Segment Open

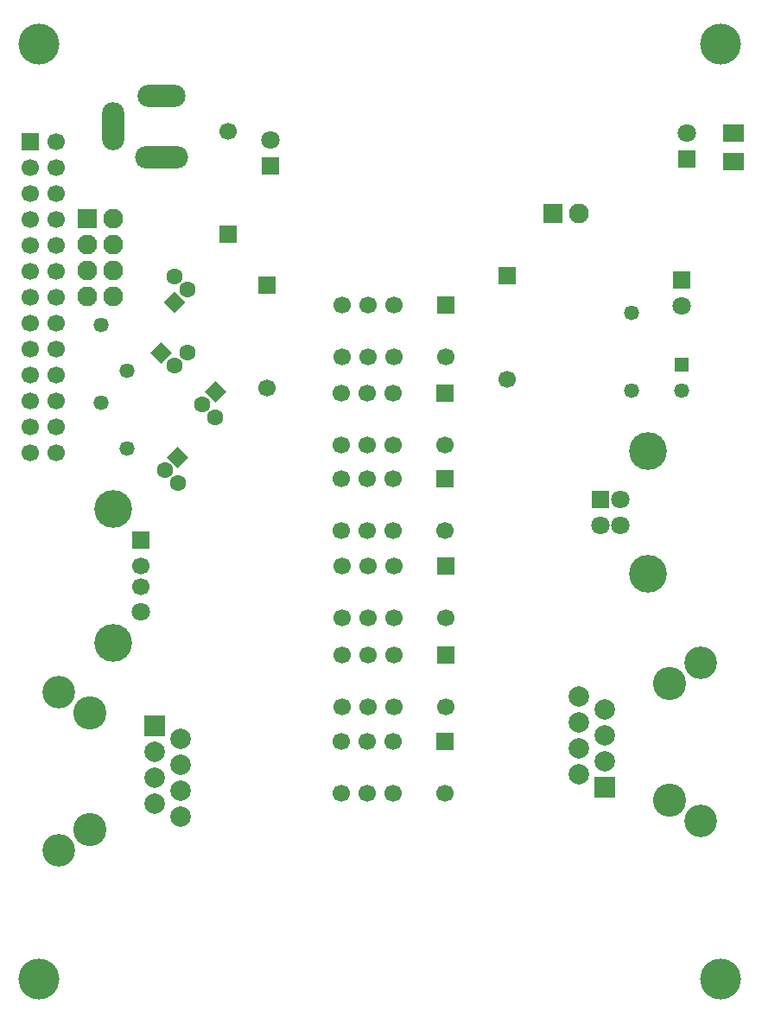
<source format=gbr>
G04 DipTrace 2.4.0.2*
%INBottomMask.gbr*%
%MOMM*%
%ADD36C,1.6*%
%ADD42R,1.8X1.8*%
%ADD43C,1.8*%
%ADD55C,4.0*%
%ADD56C,3.25*%
%ADD64C,1.47*%
%ADD66C,1.95*%
%ADD68R,1.95X1.95*%
%ADD70O,2.2X4.7*%
%ADD72O,5.2X2.2*%
%ADD74O,4.7X2.2*%
%ADD76C,3.7*%
%ADD79C,3.2*%
%ADD81C,2.0*%
%ADD82R,2.0X2.0*%
%ADD83R,1.47X1.47*%
%ADD85C,1.47*%
%ADD87C,1.7*%
%ADD89R,1.7X1.7*%
%ADD91R,2.0X1.8*%
%ADD93C,1.8*%
%FSLAX53Y53*%
G04*
G71*
G90*
G75*
G01*
%LNBotMask*%
%LPD*%
D42*
X26250Y83550D3*
D93*
Y86090D3*
D42*
X66570Y72420D3*
D93*
Y69880D3*
D42*
X67050Y84250D3*
D93*
Y86790D3*
D91*
X71700Y84050D3*
Y86850D3*
D89*
X22100Y76900D3*
D87*
Y87000D3*
D85*
X66550Y61550D3*
D83*
Y64090D3*
D89*
X49450Y72800D3*
D87*
Y62700D3*
D89*
X25900Y71900D3*
D87*
Y61800D3*
D55*
X70407Y95500D3*
X70400Y3907D3*
X3560Y3910D3*
X3557Y95503D3*
D82*
X59050Y22700D3*
D81*
X56510Y23970D3*
X59050Y25240D3*
X56510Y26510D3*
X59050Y27780D3*
X56510Y29050D3*
X59050Y30320D3*
X56510Y31590D3*
D79*
X68450Y19400D3*
Y34890D3*
D56*
X65400Y21430D3*
Y32860D3*
D42*
X58600Y50900D3*
D43*
Y48400D3*
X60600D3*
Y50900D3*
D76*
X63310Y43630D3*
Y55670D3*
D42*
X13600Y46900D3*
D87*
Y44400D3*
Y42400D3*
D43*
Y39900D3*
D76*
X10890Y49970D3*
Y36830D3*
D74*
X15600Y90450D3*
D72*
Y84450D3*
D70*
X10900Y87450D3*
D68*
X8300Y78400D3*
D66*
Y75860D3*
Y73320D3*
Y70780D3*
X10840D3*
Y73320D3*
Y75860D3*
Y78400D3*
D68*
X53950Y78950D3*
D66*
X56490D3*
D82*
X14950Y28700D3*
D81*
X17490Y27430D3*
X14950Y26160D3*
X17490Y24890D3*
X14950Y23620D3*
X17490Y22350D3*
X14950Y21080D3*
X17490Y19810D3*
D79*
X5550Y32000D3*
Y16510D3*
D56*
X8600Y29970D3*
Y18540D3*
D89*
X43400Y27200D3*
D87*
X38320D3*
X35780D3*
X33240D3*
Y22120D3*
X35780D3*
X38320D3*
X43400D3*
D89*
X43450Y35700D3*
D87*
X38370D3*
X35830D3*
X33290D3*
Y30620D3*
X35830D3*
X38370D3*
X43450D3*
D89*
Y44350D3*
D87*
X38370D3*
X35830D3*
X33290D3*
Y39270D3*
X35830D3*
X38370D3*
X43450D3*
D89*
X43400Y52900D3*
D87*
X38320D3*
X35780D3*
X33240D3*
Y47820D3*
X35780D3*
X38320D3*
X43400D3*
D89*
X43350Y61350D3*
D87*
X38270D3*
X35730D3*
X33190D3*
Y56270D3*
X35730D3*
X38270D3*
X43350D3*
D89*
X43450Y69950D3*
D87*
X38370D3*
X35830D3*
X33290D3*
Y64870D3*
X35830D3*
X38370D3*
X43450D3*
D36*
X17177Y52483D3*
X15907Y53753D3*
G36*
X16135Y55023D2*
X17177Y56065D1*
X18218Y55023D1*
X17177Y53982D1*
X16135Y55023D1*
G37*
D36*
X16877Y72790D3*
X18147Y71520D3*
G36*
X17918Y70250D2*
X16877Y69209D1*
X15835Y70250D1*
X16877Y71291D1*
X17918Y70250D1*
G37*
D36*
X20893Y58923D3*
X19623Y60193D3*
G36*
X19852Y61463D2*
X20893Y62505D1*
X21935Y61463D1*
X20893Y60422D1*
X19852Y61463D1*
G37*
D36*
X18130Y65277D3*
X16860Y64007D3*
G36*
X15590Y64235D2*
X14549Y65277D1*
X15590Y66318D1*
X16631Y65277D1*
X15590Y64235D1*
G37*
D85*
X61650Y69200D3*
D64*
Y61580D3*
D85*
X12200Y55900D3*
D64*
Y63520D3*
D85*
X9650Y68000D3*
D64*
Y60380D3*
D89*
X2700Y85950D3*
D87*
Y83410D3*
Y80870D3*
Y78330D3*
Y75790D3*
Y73250D3*
Y70710D3*
Y68170D3*
Y65630D3*
Y63090D3*
Y60550D3*
Y58010D3*
Y55470D3*
X5240Y85950D3*
Y83410D3*
Y80870D3*
Y78330D3*
Y75790D3*
Y73250D3*
Y70710D3*
Y68170D3*
Y65630D3*
Y63090D3*
Y60550D3*
Y58010D3*
Y55470D3*
M02*

</source>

Segment Closed

Nothing but an exact copy of the data, without its images, should make up your answer.

<source format=gbr>
G04 DipTrace 2.4.0.2*
%INBottomMask.gbr*%
%MOMM*%
%ADD36C,1.6*%
%ADD42R,1.8X1.8*%
%ADD43C,1.8*%
%ADD55C,4.0*%
%ADD56C,3.25*%
%ADD64C,1.47*%
%ADD66C,1.95*%
%ADD68R,1.95X1.95*%
%ADD70O,2.2X4.7*%
%ADD72O,5.2X2.2*%
%ADD74O,4.7X2.2*%
%ADD76C,3.7*%
%ADD79C,3.2*%
%ADD81C,2.0*%
%ADD82R,2.0X2.0*%
%ADD83R,1.47X1.47*%
%ADD85C,1.47*%
%ADD87C,1.7*%
%ADD89R,1.7X1.7*%
%ADD91R,2.0X1.8*%
%ADD93C,1.8*%
%FSLAX53Y53*%
G04*
G71*
G90*
G75*
G01*
%LNBotMask*%
%LPD*%
D42*
X26250Y83550D3*
D93*
Y86090D3*
D42*
X66570Y72420D3*
D93*
Y69880D3*
D42*
X67050Y84250D3*
D93*
Y86790D3*
D91*
X71700Y84050D3*
Y86850D3*
D89*
X22100Y76900D3*
D87*
Y87000D3*
D85*
X66550Y61550D3*
D83*
Y64090D3*
D89*
X49450Y72800D3*
D87*
Y62700D3*
D89*
X25900Y71900D3*
D87*
Y61800D3*
D55*
X70407Y95500D3*
X70400Y3907D3*
X3560Y3910D3*
X3557Y95503D3*
D82*
X59050Y22700D3*
D81*
X56510Y23970D3*
X59050Y25240D3*
X56510Y26510D3*
X59050Y27780D3*
X56510Y29050D3*
X59050Y30320D3*
X56510Y31590D3*
D79*
X68450Y19400D3*
Y34890D3*
D56*
X65400Y21430D3*
Y32860D3*
D42*
X58600Y50900D3*
D43*
Y48400D3*
X60600D3*
Y50900D3*
D76*
X63310Y43630D3*
Y55670D3*
D42*
X13600Y46900D3*
D87*
Y44400D3*
Y42400D3*
D43*
Y39900D3*
D76*
X10890Y49970D3*
Y36830D3*
D74*
X15600Y90450D3*
D72*
Y84450D3*
D70*
X10900Y87450D3*
D68*
X8300Y78400D3*
D66*
Y75860D3*
Y73320D3*
Y70780D3*
X10840D3*
Y73320D3*
Y75860D3*
Y78400D3*
D68*
X53950Y78950D3*
D66*
X56490D3*
D82*
X14950Y28700D3*
D81*
X17490Y27430D3*
X14950Y26160D3*
X17490Y24890D3*
X14950Y23620D3*
X17490Y22350D3*
X14950Y21080D3*
X17490Y19810D3*
D79*
X5550Y32000D3*
Y16510D3*
D56*
X8600Y29970D3*
Y18540D3*
D89*
X43400Y27200D3*
D87*
X38320D3*
X35780D3*
X33240D3*
Y22120D3*
X35780D3*
X38320D3*
X43400D3*
D89*
X43450Y35700D3*
D87*
X38370D3*
X35830D3*
X33290D3*
Y30620D3*
X35830D3*
X38370D3*
X43450D3*
D89*
Y44350D3*
D87*
X38370D3*
X35830D3*
X33290D3*
Y39270D3*
X35830D3*
X38370D3*
X43450D3*
D89*
X43400Y52900D3*
D87*
X38320D3*
X35780D3*
X33240D3*
Y47820D3*
X35780D3*
X38320D3*
X43400D3*
D89*
X43350Y61350D3*
D87*
X38270D3*
X35730D3*
X33190D3*
Y56270D3*
X35730D3*
X38270D3*
X43350D3*
D89*
X43450Y69950D3*
D87*
X38370D3*
X35830D3*
X33290D3*
Y64870D3*
X35830D3*
X38370D3*
X43450D3*
D36*
X17177Y52483D3*
X15907Y53753D3*
G36*
X16135Y55023D2*
X17177Y56065D1*
X18218Y55023D1*
X17177Y53982D1*
X16135Y55023D1*
G37*
D36*
X16877Y72790D3*
X18147Y71520D3*
G36*
X17918Y70250D2*
X16877Y69209D1*
X15835Y70250D1*
X16877Y71291D1*
X17918Y70250D1*
G37*
D36*
X20893Y58923D3*
X19623Y60193D3*
G36*
X19852Y61463D2*
X20893Y62505D1*
X21935Y61463D1*
X20893Y60422D1*
X19852Y61463D1*
G37*
D36*
X18130Y65277D3*
X16860Y64007D3*
G36*
X15590Y64235D2*
X14549Y65277D1*
X15590Y66318D1*
X16631Y65277D1*
X15590Y64235D1*
G37*
D85*
X61650Y69200D3*
D64*
Y61580D3*
D85*
X12200Y55900D3*
D64*
Y63520D3*
D85*
X9650Y68000D3*
D64*
Y60380D3*
D89*
X2700Y85950D3*
D87*
Y83410D3*
Y80870D3*
Y78330D3*
Y75790D3*
Y73250D3*
Y70710D3*
Y68170D3*
Y65630D3*
Y63090D3*
Y60550D3*
Y58010D3*
Y55470D3*
X5240Y85950D3*
Y83410D3*
Y80870D3*
Y78330D3*
Y75790D3*
Y73250D3*
Y70710D3*
Y68170D3*
Y65630D3*
Y63090D3*
Y60550D3*
Y58010D3*
Y55470D3*
M02*

</source>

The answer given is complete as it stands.